Respirators can be an effective tool in protecting employees from exposure to airborne physical, biological, or chemical agents, but should only be used when other controls are infeasible. Administrative or engineering controls, such as substituting work materials with a less toxic option or installing local exhaust ventilation systems should be considered before assigning respiratory protection. If other methods/controls cannot be implemented, then respiratory protection may be warranted.
If you are uncertain whether a respirator is required, contact the NAU Industrial Hygienist to request a workplace assessment. If the need for a respirator is identified, employees must complete the following process with their supervisor PRIOR to respirator use to ensure compliance with OSHA protocol and the components of the NAU Respiratory Protection Program:
- Print the Respiratory Protection Processing Form and complete Part 1 of that form.
- Ask your Supervisor to complete Part 2 of the form, which will specify the respiratory hazard, estimated concentration, work environment, and specific type of respirator proposed to be worn during your work activities.
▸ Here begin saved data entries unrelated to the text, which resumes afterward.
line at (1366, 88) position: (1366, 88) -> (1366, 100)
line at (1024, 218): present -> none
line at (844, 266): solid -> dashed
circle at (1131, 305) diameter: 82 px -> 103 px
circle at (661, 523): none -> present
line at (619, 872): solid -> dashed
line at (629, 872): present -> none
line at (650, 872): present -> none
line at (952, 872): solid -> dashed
- Print and complete the appropriate section(s) of the Medical Evaluation Questionnaire form and the Respiratory Protection Processing Form, and drop off at Campus Health Services (Building 25) or send via interoffice mail (sealed envelope) – Attn: Medical Director. If a medical evaluation is needed, a CHS provider will contact you to schedule an appointment.
- Contact EH&S for respirator fit testing and training.
- Have your Supervisor complete Part 4 of the Processing form.
Voluntary Use of N95 Respirators
N95 respirators and surgical masks are examples of personal protective equipment that are used to protect the wearer from particles or from liquid contaminating the face. They offer a greater degree of filtration efficiency from exposure and can be used on a voluntary basis if desired.
The Centers for Disease Control and Prevention (CDC) National Institute for Occupational Safety and Health (NIOSH) also regulates N95 respirators. The Department of Labor’s Occupational Safety and Health Administration (OSHA) regulates entities for compliance with worker safety rules and OSHA standards, including, for example, the proper use of respirators in different work environments.
It is important to recognize that the optimal way to prevent transmission of microorganisms, such as viruses, is to use a combination of interventions from across the hierarchy of controls, not just PPE alone.
To comply with NAU and State OSHA requirements involving the voluntary use of N95s and other forms of respiratory protection, please review the “Voluntary Use” section in NAU’s Respiratory Protection Program.